Women's History Month 2022
Updated: Feb 4
The Coalition for Racial Equity and Social Justice (The Coalition4Justice) celebrates Women’s History Month by honoring two African American icons - Harriet Tubman and Michelle Obama.
Harriet Tubman, born Araminta "Minty" Rose in Maryland’s Eastern Shore, and later escaped to Philadelphia. Tubman returned to Maryland at least thirteen times to lead seventy enslaved family members and friends to freedom along the Underground Railroad, a network of routes and safe houses, established and operated by Back and white abolitionists that spanned three states.
On Tubman’s bicentennial anniversary, the Coalitin4Justice celebrates and honors her strength, tenacity, courage, and resilience to achieve what many might have thought impossible. Harriet Tubman, a Union spy, and nurse was also the first United States woman to lead an armed military raid during the Civil War. A life-long activist and advocate for social justice and equality, she joined with Susan B. Antony and Elizabeth Cady Stanton to fight for women’s rights. Tubman established the Tubman Home for Aged and Indigenous Negroes in 1908 and took in and cared for battered women and children.
Harriet Tubman’s face is on US $20 bill and two national parks in Auburn, New York and Dorchester County, MD are named after her.
Michelle Obama, raised in South Side, Chicago, is the first African American FLOTUS of the United States, accomplished lawyer, and best-selling author.

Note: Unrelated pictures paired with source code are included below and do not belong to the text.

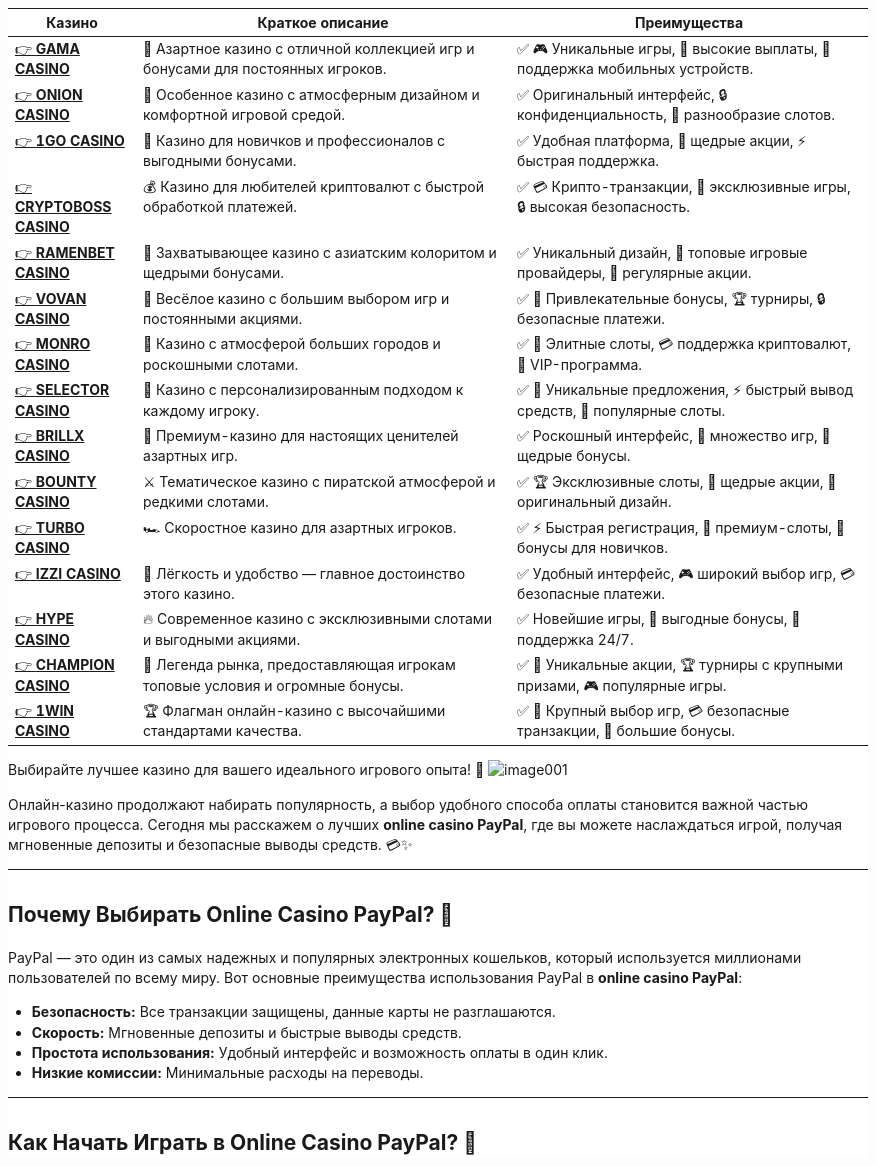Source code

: | Казино          | Краткое описание                                                                                           | Преимущества                                                                                   |
|------------------|-----------------------------------------------------------------------------------------------------------|-----------------------------------------------------------------------------------------------|
| [👉 **GAMA CASINO**](https://brandplay.link/zrZpLFTP)     | 🎲 Азартное казино с отличной коллекцией игр и бонусами для постоянных игроков.                 | ✅ 🎮 Уникальные игры, 💸 высокие выплаты, 📱 поддержка мобильных устройств.               |
| [👉 **ONION CASINO**](https://obclk001-2d.top/click?offer_id=986&partner_id=10542&landing_id=1798&utm_medium=affiliate&sub_1=oncasino3) | 🧅 Особенное казино с атмосферным дизайном и комфортной игровой средой.                        | ✅ Оригинальный интерфейс, 🔒 конфиденциальность, 🎰 разнообразие слотов.                   |
| [👉 **1GO CASINO**](https://1go-ircp01.com/ce015f410)     | 🌟 Казино для новичков и профессионалов с выгодными бонусами.                                   | ✅ Удобная платформа, 🎁 щедрые акции, ⚡ быстрая поддержка.                                |
| [👉 **CRYPTOBOSS CASINO**](https://cryptobossc.online/d847bcfa9) | 💰 Казино для любителей криптовалют с быстрой обработкой платежей.                              | ✅ 💳 Крипто-транзакции, 🎲 эксклюзивные игры, 🔒 высокая безопасность.                     |
| [👉 **RAMENBET CASINO**](https://get.saltyram.com/ru/registration?apkpop=0&partner=p24970p3296034p5526) | 🍜 Захватывающее казино с азиатским колоритом и щедрыми бонусами.                               | ✅ Уникальный дизайн, 🎰 топовые игровые провайдеры, 🌟 регулярные акции.                  |
| [👉 **VOVAN CASINO**](https://vovan.site/d098ab058)       | 🎉 Весёлое казино с большим выбором игр и постоянными акциями.                                  | ✅ 🎁 Привлекательные бонусы, 🏆 турниры, 🔒 безопасные платежи.                            |
| [👉 **MONRO CASINO**](https://mnr-ircp01.com/c3ce72a2c)   | 🌆 Казино с атмосферой больших городов и роскошными слотами.                                   | ✅ 🎰 Элитные слоты, 💳 поддержка криптовалют, 🌟 VIP-программа.                            |
| [👉 **SELECTOR CASINO**](https://gosel.fyi/SELVK)         | 🎨 Казино с персонализированным подходом к каждому игроку.                                     | ✅ 💎 Уникальные предложения, ⚡ быстрый вывод средств, 🎰 популярные слоты.                |
| [👉 **BRILLX CASINO**](https://brillx.uno/BRIVK)          | 💎 Премиум-казино для настоящих ценителей азартных игр.                                         | ✅ Роскошный интерфейс, 🎰 множество игр, 🏅 щедрые бонусы.                                |
| [👉 **BOUNTY CASINO**](https://bounty-casino.de/BOVK)     | ⚔️ Тематическое казино с пиратской атмосферой и редкими слотами.                               | ✅ 🏆 Эксклюзивные слоты, 🎁 щедрые акции, 🌟 оригинальный дизайн.                         |
| [👉 **TURBO CASINO**](https://turbo-casino.mx/TURVK)      | 🏎️ Скоростное казино для азартных игроков.                                                    | ✅ ⚡ Быстрая регистрация, 🎰 премиум-слоты, 🎁 бонусы для новичков.                        |
| [👉 **IZZI CASINO**](https://izzi-fr03.com/ca7c8a7b7)     | 🌈 Лёгкость и удобство — главное достоинство этого казино.                                     | ✅ Удобный интерфейс, 🎮 широкий выбор игр, 💳 безопасные платежи.                         |
| [👉 **HYPE CASINO**](https://hypekaz.com/dc2f44ad0)       | 🔥 Современное казино с эксклюзивными слотами и выгодными акциями.                             | ✅ Новейшие игры, 💸 выгодные бонусы, 🌟 поддержка 24/7.                                   |
| [👉 **CHAMPION CASINO**](https://champcasino.ink/pobeda/doa-hats?p80412p305331p112c) | 🏅 Легенда рынка, предоставляющая игрокам топовые условия и огромные бонусы.                    | ✅ 🎁 Уникальные акции, 🏆 турниры с крупными призами, 🎮 популярные игры.                 |
| [👉 **1WIN CASINO**](https://brandplay.link/6F5VqbyZ)     | 🏆 Флагман онлайн-казино с высочайшими стандартами качества.                                   | ✅ 🎰 Крупный выбор игр, 💳 безопасные транзакции, 🎁 большие бонусы.                      |

Выбирайте лучшее казино для вашего идеального игрового опыта! 🎉
![image001](https://github.com/user-attachments/assets/ca1f59a4-714e-4872-9898-70113caa0a61)

Онлайн-казино продолжают набирать популярность, а выбор удобного способа оплаты становится важной частью игрового процесса. Сегодня мы расскажем о лучших **online casino PayPal**, где вы можете наслаждаться игрой, получая мгновенные депозиты и безопасные выводы средств. 💳✨

---

## Почему Выбирать Online Casino PayPal? 🤔

PayPal — это один из самых надежных и популярных электронных кошельков, который используется миллионами пользователей по всему миру. Вот основные преимущества использования PayPal в **online casino PayPal**:

- **Безопасность:** Все транзакции защищены, данные карты не разглашаются.
- **Скорость:** Мгновенные депозиты и быстрые выводы средств.
- **Простота использования:** Удобный интерфейс и возможность оплаты в один клик.
- **Низкие комиссии:** Минимальные расходы на переводы.

---

## Как Начать Играть в Online Casino PayPal? 🚀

Mrs. Obama’s strength, positive attitude, and warmth during her term as America’s first lady from January 2009 through 2017. She served as a role model for women and worked as an advocate for poverty awareness, quality education for all children, nutrition, healthy eating, and physical activity. She fought against childhood obesity and championed the education of young girls. Her three primary initiatives as First Lady were - "Let’s Move", "Rich Higher", "Let Girls Learn", and "Joining Forces".